Изменить размер шрифта - +
Посолиднел. Выступал иногда уже не в лоснящейся синей сарже, а в пальто и фетровой шляпе, как прочие бизнесмены нашего города. Ну а я — я стал неискренним, скрытным, циничным. Только уж через много лет, оглядываясь назад, я понял, откуда было во мне это чувство лживости и вины. Мэри — та сделалась еще более блеклой, одышливой. И совсем уж кислой и злой. Однажды, выйдя во двор с лекарством, я застал там Пружинку и Мэри, подбоченившуюся в кухонных дверях. Обе орали, перебивая друг друга. Но вот голос Мэри, поднявшись до вопля, отчетливо донес до меня каждое слово:

— А я говорю, тетя Сис, мне нужна моя кухня!

Вдруг они увидели в дверях прихожей меня с пузырьком в руке. Все примолкли, за исключением Джеки, который выбросил из коляски погремушку, громко заметив:

— Бах! Бах!

Без единого слова я вручил пузырек и ушел.

Как-то я сидел на откидном стульчике — мы ехали в Калне играть и петь «Илию» , — а спереди сидели Генри с Пружинкой. Верх был опущен, и я смутно слышал, как тихие голоса бубнили, постепенно нарастая, пока Генри не взорвало:

— Да нет же, тетя Сис! Все не так, не так, не так!

Опять забубнили, опять отчетливо прорвалось:

— Сами же говорите, что у вас есть ваша музыка!

— Тс-с, сзади Ктотэм...

Покрутила шеей, крикнула:

— А ты как считаешь, Ктотэм?

— Что-что, мисс Долиш?

— Тебе не слышно, что мы говорим?

— Что вы сказали, мисс Долиш? Я не слышу! Дикий ветер...

Неискреннее дитя. Но у меня тоже была моя музыка. Звуки поддерживают, раскрепощают, это была для меня уже не теория, но реальность. И, все еще терпя скрипку, я влюбился в фортепиано и выколачивал последние силы из нашего звякающего инструмента. Я уже слышал больше музыки, чем Пружинка, и перешагнул границы ее музыкального мира. Стоит очертить эти границы. Событиями в ее жизни были нечистые и нудные исполнения «Святого Павла», «Илии», «Мессии» , кое-что из Станфорда  и «Распятие» Штайнера  ежегодно на Пасху. А так — Хеллер, Ктотэм, «Вольные упражнения» Маттея  плюс «Гимны старинные и современные»  по воскресеньям. Ну а я, я с трудом выносил — куда денешься? — противоречие своего подхалимского экстерьера с неартикулируемыми мыслями и невнятицей чувств, всуе порхающих под его прикрытием дважды в неделю по полчаса.

— Не знаю, что бы Оливер делал без мисс Долиш. Он так ее обожает...

И, прячась на следующем уроке за улыбками и кивками, внимая диатрибе, посвященной Стравинскому, которого она никогда не слышала, я смутно думал: «Значит, это называется — обожать».

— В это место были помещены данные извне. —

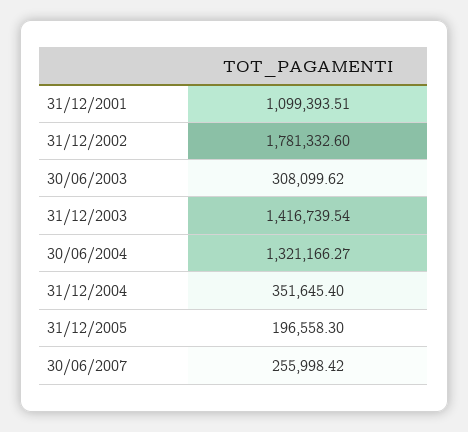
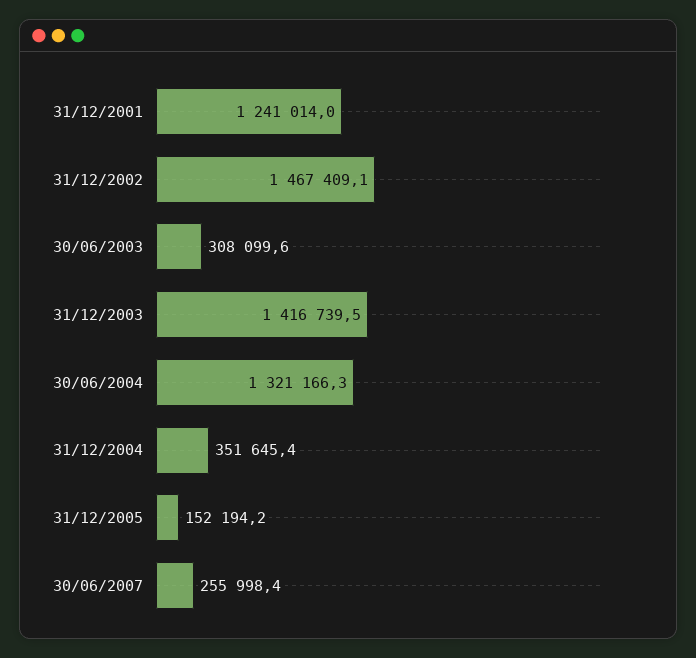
31/12/2001: 1099393.51 -> 1241014
31/12/2002: 1781332.6 -> 1467409.1
31/12/2005: 196558.3 -> 152194.2

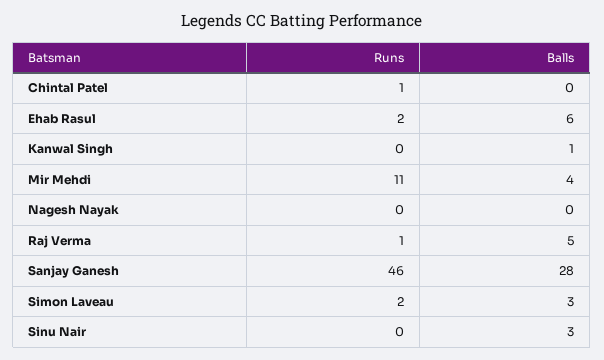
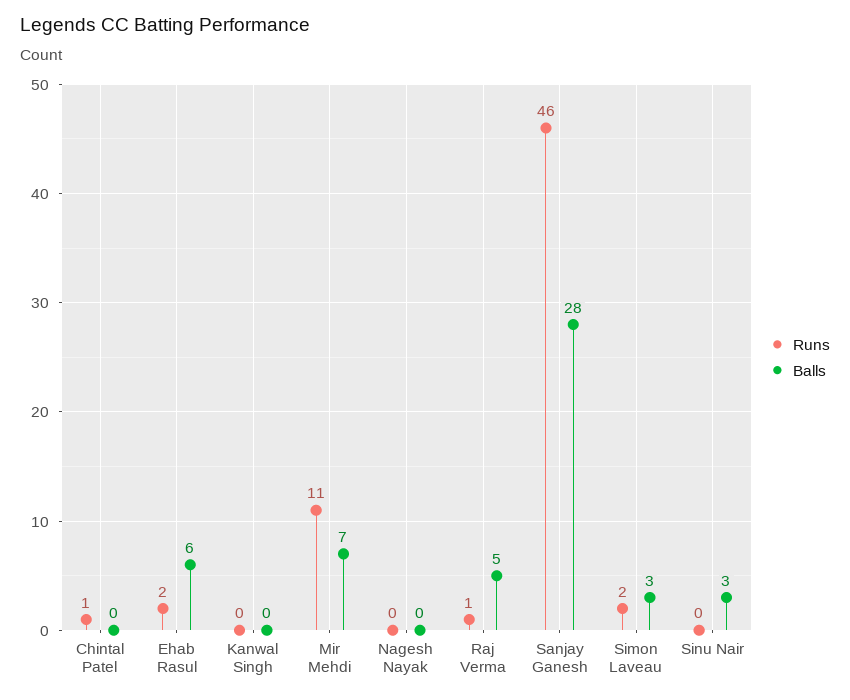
Balls, Kanwal Singh: 1 -> 0
Balls, Mir Mehdi: 4 -> 7

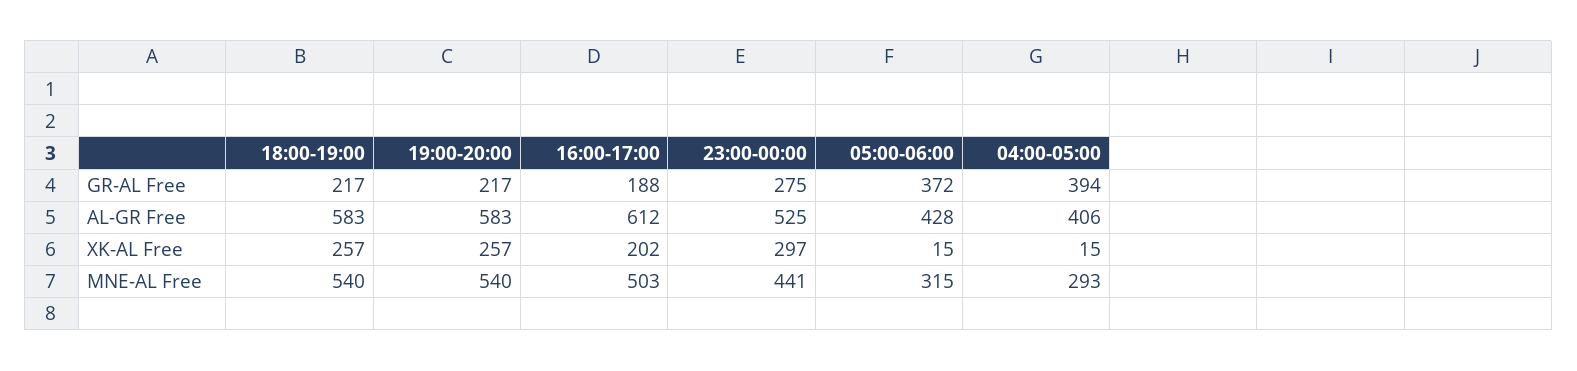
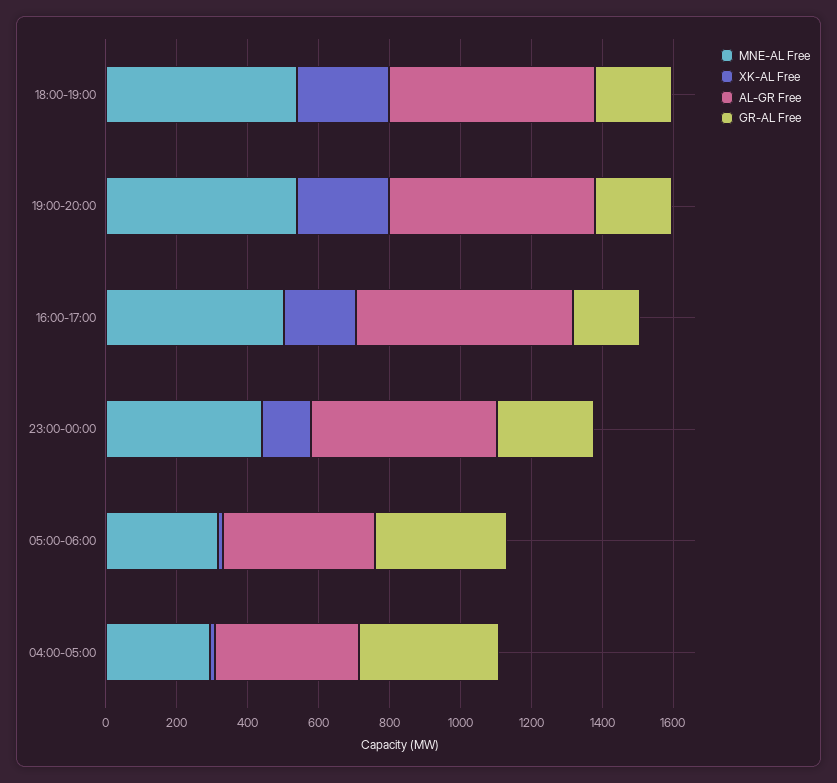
XK-AL Free, 23:00-00:00: 297 -> 150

Она теперь раздалась, волосы, отшпиленные от пучка, мотались под плоской шляпкой. Она обрела два золотых зуба с одной стороны и сияла ими, разражаясь угрюмым смехом при наших доверительных шуточках. Коляску Джеки заняла его сестренка.

— Пойдем, ты взглянешь на мою маленькую племянницу. Тю-тю-тю! Пусенька! Это Ктотэм, Ди. Я его называю Ктотэм, потому что...

Но был страшный случай, когда, дожидаясь урока в темной прихожей, я услышал с лестницы голос, не грубый, а проникновенный и нелепо молящий:

— Я одного хочу, чтоб я тебе была нужна, нужна!

Да, мои вянущие скрипичные уроки все чаще и чаще срывались. Не из-за скандалов, которые вспыхивали, кажется, ежедневно, даже не из-за тщательных примирений. Они не мешали урокам, только задерживали их. Главное бедствие был шум — иногда ритмично надсадный, иногда сокрушительный, — идущий снаружи. Оттуда, где раньше был двор и соседняя кузня, теперь по дешевке обернувшаяся мастерской и гаражом Генри. Там были рекламы «Данлопа»  и старые шланги на беленых стенах, как осьминоги, развешанные для просушки.